As opiniões expressas neste artigo são de responsabilidade exclusiva do autor, não refletindo necessariamente a opinião institucional da FGV.   


[1] Isso fica evidente, por exemplo, quando se leva em conta o fato de que o PIB tenta captar o segmento informal/subterrâneo das economias e que, em economias emergentes, esse segmento responde por uma parcela relevante da atividade econômica (cerca de 35% no caso da América Latina, segundo o Banco Mundial).

[2] Sim, mesmo sendo resultado de um esforço hercúleo e altamente complexo, ainda assim o PIB está sujeito a erros de medida, associados a diversos fatores. Estou enfatizando isto pois, para alguns analistas, o PIB e mesmo outras estatísticas econômicas são inquestionáveis, sendo precisamente medidos. 

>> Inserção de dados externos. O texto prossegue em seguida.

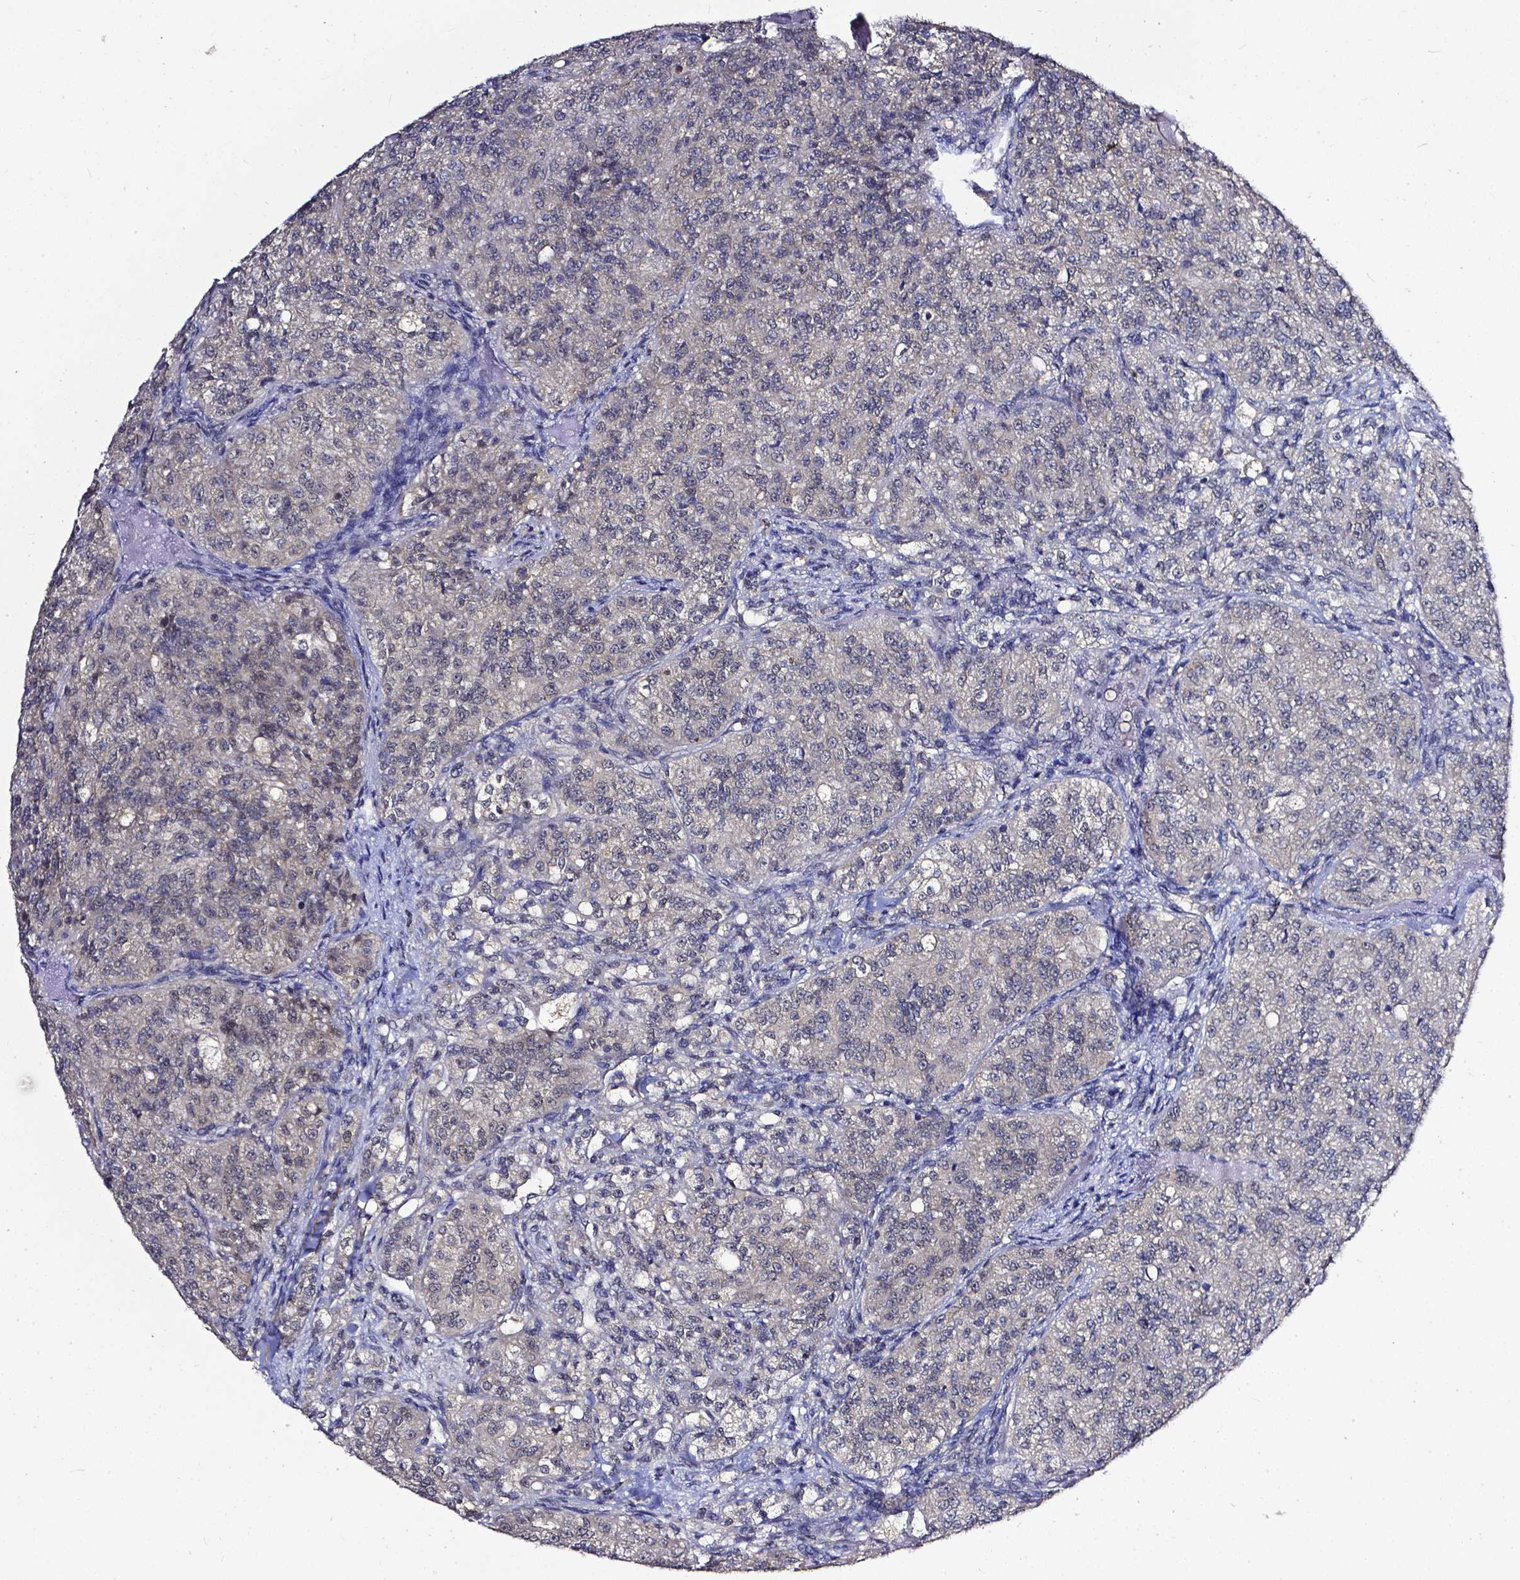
{"staining": {"intensity": "negative", "quantity": "none", "location": "none"}, "tissue": "renal cancer", "cell_type": "Tumor cells", "image_type": "cancer", "snomed": [{"axis": "morphology", "description": "Adenocarcinoma, NOS"}, {"axis": "topography", "description": "Kidney"}], "caption": "Immunohistochemistry (IHC) histopathology image of human renal cancer (adenocarcinoma) stained for a protein (brown), which shows no staining in tumor cells.", "gene": "OTUB1", "patient": {"sex": "female", "age": 63}}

[3] Esse período contempla a base de dados do sistema de satélites conhecido como DMSP/OLS. A partir de 2011, eles passaram a conviver com outro sistema, o VIIRS/DNB, que é mais moderno, e que passou a ser o único com dados disponíveis de 2014 em diante. Alguns autores vêm trabalhando no encadeamento dos dados brutos de ambos os sistemas (ver aqui um exemplo).

[4] Os dados para o Brasil são divulgados anualmente pela EPE no Balanço Energético Nacional (BEN) e estão disponíveis desde 1970. Para o período 1965-1969, utilizei dados da Bristish Petroleum (BP Statistical Review).